• GIVEN TEXT:
• • • •
CB 3 LTE M5 cache reap bugs

Since we released our app on M4 a couple weeks ago we've been
experiencing performance issues where, under load, the server would
get bogged down and eventually max out on running requests and spin
until I restart CF. We use the coldbox cache for quite a few short-
lived and medium-lived objects. One of those objects is a large
result set used for security that is loaded into cache when a user
logs in (if it doen't already exist). Generating it is pretty
intensive, but since it only happens about once per login it's ok.
When hanging, SeeFusion showed me that pretty much every running
request was trying to generate this large security query over and over
again.
Stack traces showed me that the eviction policy was running over and
over and the CB cache debug panel showed my cache was way over the
limit of items (400), and a large number of of those items were
expired but hadn't been reaped.

So, long story short, the reap() method in CB 3 cache manager from
alpha to M5 has a couple bugs. In previous versions (2.6.3), a copy
of the pool metadata was obtained with
getObjectPool().getpool_metadata() and that struct was used to look up
cache items and see if they were expired and clear them. The newer
version replaced that with the lookup() method which not only ignores
expired objects (so they were never getting cleared and remaining in
the cache causing constant evictions) but also registers a hit against
them (resetting lastAccessed and inflating the hit count which throws
off your eviction policy). Secondly, the clearKey() method used the
lookup() method as well which prevented it from even clearing anything
since lookup said it didn't exist.

Now, having said all that-- from the looks of the code, M6 has cleared
all this up with the way indexer's objectExists method works. (Very
happy to see the indexer caches metadata now Luis-- I was going to
suggest that be cached!)

So basically, I put all this out here in case anyone is using
milestone 5 or less of CB 3 and having memory/cache issues like what I
described above. Until you upgrade to the latest milestone, you can
fix the problem fairly easily with some changes to the cache manager.
Ask if you need more specifics.

Hopefully I'll be able to upgrade to M6 soon, but I've got to check my
release schedule since we like to give any new version of ColdBox a
while to sit on dev while we (hopefully) find any kinks. Of course,
our lack of load testing kept us from noticing this bug until we had
production traffic hitting the site.

Thanks!

~Brad

Great stuff Brad,

As an FYI, the code in github at this point in time is code freezed (except the IOC and Wirebox integrations). Basically, if all goes well, the code in github will be the RC release and hopefully the final release. Most of the issues you spoke about have been addressed in CacheBox and its performance has both been improved and stabilized.

So please evaluate what’s on github at this point in time, as if all goes well, I will be releasing RC1 by the weekend.

Luis F. Majano
President
Ortus Solutions, Corp

ColdBox Platform: http://www.coldbox.org
Linked In: http://www.linkedin.com/pub/3/731/483
Blog: http://www.luismajano.com
IECFUG Manager: http://www.iecfug.com

Sweet. So is there a SVN tag for RC1 right now, or is it just the main M6 branch?
It sounds like I should hold off on M6 and wait to upgrade straight to RC1

Thanks!

~Brad

yes, hold off on m6. I have not tagged it yet, waiting to see if I can release wirebox 1.0 with it also.

Luis F. Majano
President
Ortus Solutions, Corp

ColdBox Platform: http://www.coldbox.org
Linked In: http://www.linkedin.com/pub/3/731/483
Blog: http://www.luismajano.com
IECFUG Manager: http://www.iecfug.com

yes, hold off on m6. I have not tagged it yet, waiting to see if I can release wirebox 1.0 with it also.
• • • •
• SUPPLIED DATA:

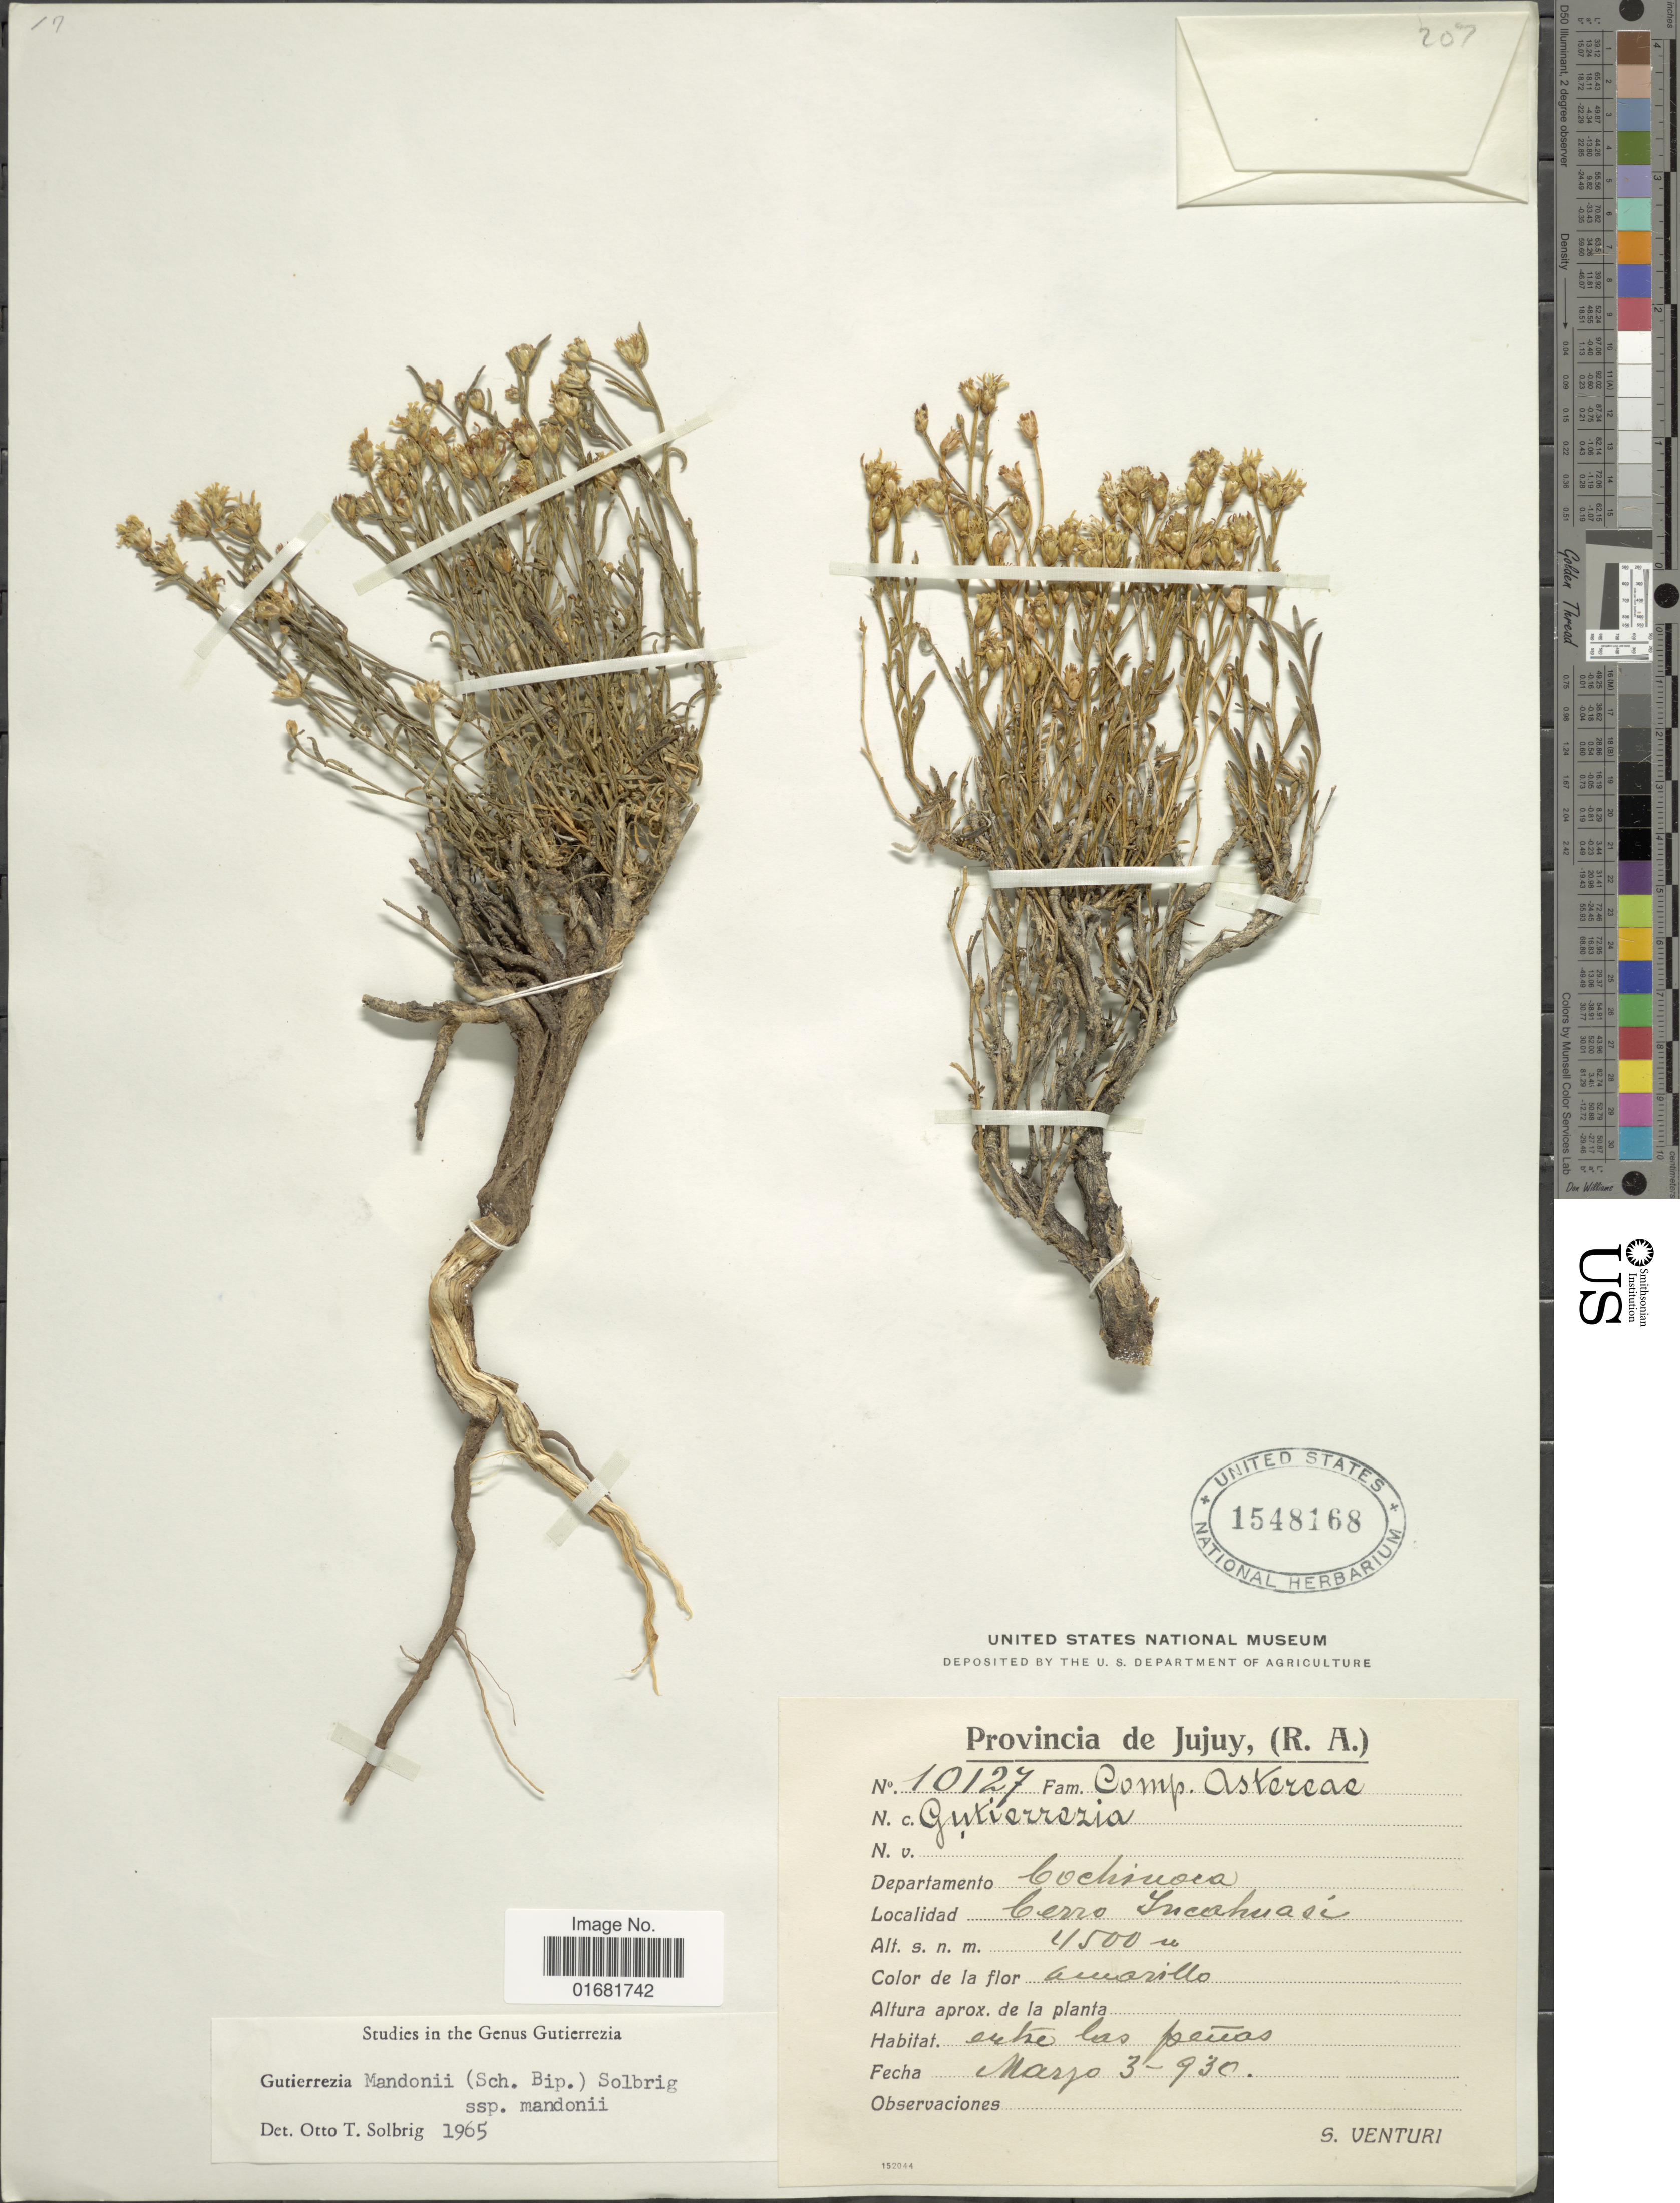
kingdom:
• • • •
• WRITTEN INSTRUCTION A:
In the ColdBox cache thread, which tool showed that almost every running request was generating the large security query again and again?
• WRITTEN INSTRUCTION B:
Rewrite the paragraph of the ColdBox cache thread that begins "So, long story short, the reap() method" as a short bulleted list that keeps its main facts.
• WRITTEN INSTRUCTION C:
Please write the next message in the ColdBox cache thread, following on from its last post.

• RESPONSE A:
SeeFusion.

• RESPONSE B:
- From alpha through M5, the reap() method in the CB 3 cache manager has a couple of bugs.
- In 2.6.3, a copy of the pool metadata from getObjectPool().getpool_metadata() was used to look up cache items, check whether they had expired, and clear them.
- The newer version replaced this with lookup(), which ignores expired objects, so they are never cleared and stay in the cache, causing constant evictions.
- lookup() also registers a hit against those objects, resetting lastAccessed and inflating the hit count, which throws off the eviction policy.
- clearKey() also uses lookup(), so it clears nothing, because lookup reports that the item doesn't exist.

• RESPONSE C:
Speaking of wirebox, I hope it isn’t too late to mention a couple things on my wish list for that… :slight_smile:

Right now, the beanFactory is a major bottle neck for my app. We’ve had to cut down on pages that create a lot of transient objects-- not because of how long it takes ColdFusion to create objects, but how long it takes getModel() and autoWire() to run on them and inject their dependencies. While observing some stack traces on our production environment the other day, I made some notes:

The first operation that I noticed appearing frequently in my stack traces is fileExists() and expandPath(). This was mostly from resolving the location of the model to be created over and over again. Since it involves file system access, it is understandably slow. The location of models is a prime peice of information to cache. I haven’t tried M6 yet, but was digging around on subversion the other day was was very happy to see that it appears you already addressed this with the instance.refLocationMap struct.

The second item is all calls to getMetaData(). This function is evil incarnate because it hits the file system and I always see it in my stack traces getting the last datetime modified of the component file. (I don’t don’t quite understand this since we use trusted cache) getMetaData() is called several times for every model that is created, including in the debug logging which means it gets called regardless of whether or not you are even using debug-level logs from coldbox.system. I would like to suggest that we cache metaData for models that the beanFactory creates. Once we have aquired the metaData for a give compnent path, I can’t think of a good excuse to perform that expensive task again. I would love it if once my app has started up and created one of every model I have, getMetaData is never called again.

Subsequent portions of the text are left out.